Members of the NRMLA executive staff met with Karin Hill, Director of the Office of Single Family Program Development and other staff members at the Department of Housing and Urban Development (HUD) to discuss the financial assessment of HECM borrowers and other issues related to the program.
In conjunction with discussing the potential financial assessment of HECM borrower's ability to maintain their tax and insurance payment obligations, NRMLA Executive Vice President Steve Irwin submitted a letter to Director Hill that detailed the organization's recommendation on the structure of the assessment.
NRMLA expressed ongoing support for the concept of a rule that will require lenders to perform a financial assessment of HECM applicants, prior to both approval and closing. The assessment should determine the borrower's capacity for making their homeowner tax and insurance payments. For borrowers who do not meet minimum criteria, lenders should be permitted to mandate set asides for taxes and insurance, and/or limit the borrower's payment plan option.
The minimum standard NRMLA proposes that lenders document the borrower's debt-to-cash flow ratio that would result from the completing the HECM loan. Borrower's with a 50% or lower ratio, would be given a pass and require no further evaluation. Borrower's with a ratio exceeding 50% would then require further assessment to determine the best option for ensuring that the borrower's obligations are maintained.
A borrower who does not pass the ratio test, lenders would then need to evaluate the borrower's history of delinquencies related to property charges. Those with a positive history of making their payments could then be required to accept a term or modified term payment plan sufficient to supplement their income to reach the 50% standard. Those with a history of delinquencies related to property charges would then be required to have a set aside sufficient to pay the property taxes for the estimated life expectancy of the youngest borrower as detailed in the TALC.
Additionally, lenders would be given the ability to decline a loan should they determine that the borrower, even with the HECM proceeds, does not have the financial capacity to sustain their payment obligations.
In order to compensation for the additional time required to perform the financial assessment, NRMLA recommends that lenders be allowed to charge a reasonable and customary underwriting fee not to exceed $500.

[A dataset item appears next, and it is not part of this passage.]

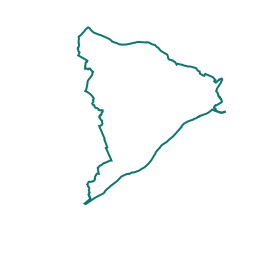 Mahajanga I, Boeny, Madagascar (Albers equal-area conic projection), rotated 204°
{"feature_id": "10022922B60996293868186", "entity_name": "Mahajanga I", "entity_type": "district", "adm_level": 2, "iso_a3": "MDG", "parent_name": "Madagascar", "parent_adm1": "Boeny", "projection": "albers", "projection_center": [46.344, -15.68], "detail": "fine", "context": "isolated", "style": "outline", "palette": "teal", "viewbox_px": 256, "rotation_deg": 204, "n_neighbors": 0, "source": "geoboundaries", "source_scale": "gbopen_adm2", "svg_char_len": 5753}
<svg xmlns="http://www.w3.org/2000/svg" viewBox="0 0 256 256"><g transform="rotate(204 128 128)"><path d="M158.1,207.6L160.8,205.5L164.2,203.2L165.4,202.7L167.4,201.6L168.1,201.7L169.2,201.1L170.4,200.9L172.5,200.9L173.3,201.1L174.7,200.6L177.9,200.6L178.7,201.1L181.3,201.7L190.9,201.8L193.3,201.4L198.3,201.3L200.4,201.9L202.4,202.7L203.6,203.5L205.4,203.7L206.9,200.5L207.4,198.0L208.2,196.2L208.3,195.0L208.7,194.3L209.0,193.1L209.7,192.5L209.9,191.5L210.0,191.5L210.0,191.1L209.9,190.7L209.5,190.3L209.1,189.4L208.9,188.6L208.7,188.2L208.6,187.5L208.0,186.6L207.8,185.5L206.8,184.8L206.3,183.6L206.0,181.1L206.4,180.9L206.3,180.6L206.0,179.8L205.1,179.1L204.7,178.1L204.1,177.7L203.3,177.5L202.9,177.1L203.0,174.1L192.5,173.0L192.5,172.5L192.3,171.8L192.8,171.5L193.2,170.8L193.2,170.4L192.9,169.6L192.9,169.2L192.5,168.5L192.4,168.0L192.4,167.3L192.3,166.9L192.2,166.6L191.8,166.3L191.7,165.6L191.6,165.4L191.6,164.7L191.3,164.6L191.0,164.7L190.5,165.1L190.3,165.4L189.9,165.5L189.5,165.4L188.1,165.4L187.9,165.7L187.9,166.3L187.3,166.8L186.6,166.8L186.2,166.6L185.3,165.8L184.5,165.5L183.8,165.3L183.3,165.3L182.7,165.1L182.9,164.0L182.4,162.1L182.4,161.7L182.8,159.4L183.7,156.0L183.8,154.8L183.8,153.9L183.6,153.2L183.1,152.3L183.0,151.4L182.4,149.2L182.3,148.5L182.0,147.4L181.8,145.6L182.0,144.3L180.1,144.4L176.8,143.8L175.3,143.3L173.3,142.4L171.1,140.8L171.4,139.7L171.3,139.2L170.6,138.6L170.5,138.2L170.3,138.0L170.6,136.9L170.7,136.1L170.6,135.7L169.8,135.1L169.3,135.0L168.6,135.1L168.2,135.1L167.9,134.8L167.7,134.3L167.2,133.9L166.7,133.7L166.3,133.4L165.5,133.2L164.8,133.6L164.5,133.7L164.0,133.5L163.2,133.4L162.9,133.2L162.6,133.2L162.1,132.5L160.7,132.8L160.3,132.9L160.0,133.3L159.4,133.6L158.8,133.6L158.5,133.4L158.3,133.6L157.8,132.7L157.9,132.1L158.2,131.8L158.3,131.4L158.3,131.0L158.1,130.3L157.8,130.0L157.8,129.6L158.0,128.4L158.4,128.4L158.7,128.4L158.9,128.0L158.8,126.9L158.6,126.1L158.3,126.2L157.2,125.5L157.1,125.2L156.4,124.6L155.5,124.3L154.9,124.3L154.6,124.0L154.1,122.7L153.5,122.1L153.0,121.2L153.0,120.7L153.3,119.8L153.8,119.4L154.3,118.8L155.2,118.1L154.7,117.6L151.8,115.0L145.0,108.7L145.0,107.9L143.9,106.9L139.0,101.8L140.1,100.7L139.8,100.5L137.3,98.4L135.1,96.3L130.7,92.4L129.9,91.5L130.2,91.4L130.5,91.3L131.0,91.0L131.9,90.1L132.1,89.8L132.7,89.2L132.9,88.7L133.3,88.4L133.4,88.2L134.1,87.7L135.1,86.5L136.0,85.9L136.8,84.1L137.3,83.5L137.4,83.1L138.2,82.3L138.5,81.8L138.6,81.4L138.8,81.0L138.8,80.6L139.5,79.3L137.7,76.7L137.4,76.0L136.9,75.3L136.0,74.3L136.8,74.0L137.1,73.9L137.9,73.5L138.0,73.1L138.0,72.8L138.1,72.3L138.0,71.4L138.2,70.8L138.2,69.5L138.0,69.2L137.7,68.5L137.7,68.2L137.3,67.4L137.3,66.9L137.4,66.1L138.0,65.9L138.2,65.5L138.2,65.1L138.4,64.9L138.8,64.7L139.6,64.0L140.7,63.4L141.7,63.1L142.0,62.8L142.0,62.6L142.2,60.5L142.3,59.9L141.6,59.6L141.1,58.8L141.0,58.4L139.6,58.1L138.8,57.1L138.6,56.3L138.6,55.5L138.4,54.9L137.9,54.6L137.5,54.1L136.9,53.5L137.1,53.0L136.7,52.7L137.0,51.7L137.0,51.1L136.5,51.1L136.3,50.7L136.0,50.7L135.8,50.6L135.8,50.4L135.5,50.2L135.4,50.0L135.5,49.7L135.2,49.6L135.1,49.3L134.5,49.2L134.4,49.0L134.1,48.9L134.2,48.3L133.6,48.0L136.9,41.3L135.7,41.2L130.0,50.5L125.2,56.6L124.1,57.8L123.3,59.6L123.5,60.4L122.5,63.2L121.2,65.8L120.3,68.0L116.8,74.2L116.2,75.4L115.5,77.7L114.8,79.5L114.3,81.0L113.4,82.0L113.1,82.3L111.5,84.2L110.5,85.3L109.1,86.3L108.1,86.5L107.8,86.9L107.4,87.7L107.0,88.3L105.5,89.4L104.9,89.6L104.1,90.2L103.3,90.9L102.3,92.0L101.5,92.6L100.9,93.1L98.9,96.2L96.9,98.8L95.5,101.8L94.7,104.0L93.7,107.7L93.5,108.6L93.0,113.4L92.6,115.1L92.7,117.1L92.1,119.6L90.9,123.0L90.9,123.5L90.6,124.7L89.9,126.7L89.3,127.4L88.9,128.1L87.6,130.0L86.7,131.6L85.7,134.2L85.1,135.3L84.3,137.0L83.5,138.4L81.8,143.4L81.4,145.0L80.1,149.0L79.8,150.2L79.5,150.6L79.7,151.2L79.4,152.7L78.6,154.8L76.7,157.5L75.7,158.6L74.5,159.8L73.4,160.8L72.9,161.4L71.9,162.0L71.7,162.7L69.2,165.2L68.9,165.7L68.9,166.3L67.8,167.1L67.8,167.7L67.2,167.8L67.2,168.3L66.9,168.7L65.7,169.6L64.0,171.4L63.4,171.8L61.7,173.5L61.2,174.4L60.7,174.9L58.6,178.9L57.7,179.0L51.2,179.4L49.4,179.6L48.4,180.0L47.3,180.8L46.0,182.0L46.2,182.3L48.1,180.7L49.2,180.1L50.0,179.9L53.1,179.6L55.8,179.5L55.9,180.3L55.5,180.8L55.6,181.1L55.1,181.3L57.7,181.3L57.7,182.0L57.9,182.5L57.9,182.8L57.7,183.0L57.7,183.4L57.4,183.7L57.4,183.9L57.2,184.0L57.1,184.5L56.8,184.4L56.5,184.7L53.7,188.5L53.0,189.8L52.9,190.3L54.1,191.7L54.3,191.8L54.8,192.1L55.0,192.5L56.1,192.5L56.5,192.8L56.2,193.2L57.0,193.8L57.3,193.5L57.8,193.5L58.4,194.2L58.8,194.3L58.9,194.5L59.0,195.1L59.3,195.4L59.5,195.4L59.9,196.0L60.5,196.6L60.8,196.6L62.2,197.5L62.4,197.5L62.6,199.7L62.7,199.8L62.7,200.1L62.6,200.8L62.1,203.8L61.6,207.5L61.7,210.3L61.9,211.0L62.3,211.3L62.5,211.3L62.8,211.0L64.3,209.5L64.2,209.3L64.4,209.2L66.2,205.2L67.6,205.4L68.3,205.8L67.7,207.4L69.9,208.3L71.2,209.0L73.2,208.9L73.3,208.9L79.3,208.9L79.3,208.5L79.5,208.4L79.6,207.8L79.5,206.7L80.4,206.7L80.7,206.5L81.0,206.5L82.2,206.8L84.0,206.8L84.4,206.9L84.8,207.8L85.1,208.1L85.6,208.8L86.1,208.6L86.9,208.6L89.2,209.7L89.9,210.2L91.7,210.3L92.6,209.9L94.1,209.9L95.9,209.5L98.0,208.8L98.6,208.4L100.2,208.4L101.6,207.9L104.5,207.8L107.0,207.1L107.8,207.1L108.7,206.8L109.3,206.3L109.4,205.7L109.9,206.0L110.6,206.5L111.2,207.1L112.0,207.5L112.8,207.5L113.4,207.3L114.4,208.0L115.1,207.7L118.1,207.3L119.4,207.8L121.0,210.0L122.1,211.0L128.8,211.7L129.9,212.1L132.7,213.4L133.7,213.7L134.5,213.7L137.1,214.8L139.5,214.3L141.4,214.3L141.7,214.5L142.3,214.5L142.7,214.5L142.9,214.4L143.5,214.5L144.8,214.4L145.7,214.0L146.0,213.5L147.0,213.3L148.2,212.8L150.7,211.8L151.3,211.7L153.1,211.0L153.8,210.5L154.6,210.3L154.9,209.9L155.5,209.5L155.8,209.1L158.1,207.6Z" fill="none" stroke="#0f766e" stroke-width="2"/></g></svg>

This proposal represents the most detailed information provided regarding a potential rule for the financial assessment of a HECM borrower's ability to maintain their property tax and insurance obligations. The goal is to mitigate credit risk and stress on the FHA insurance fund related to tax and insurance defaults. HUD has yet to set a timetable for issuing new rules regarding this issue and whether such a rule change would require legislative action to amend the HECM statute.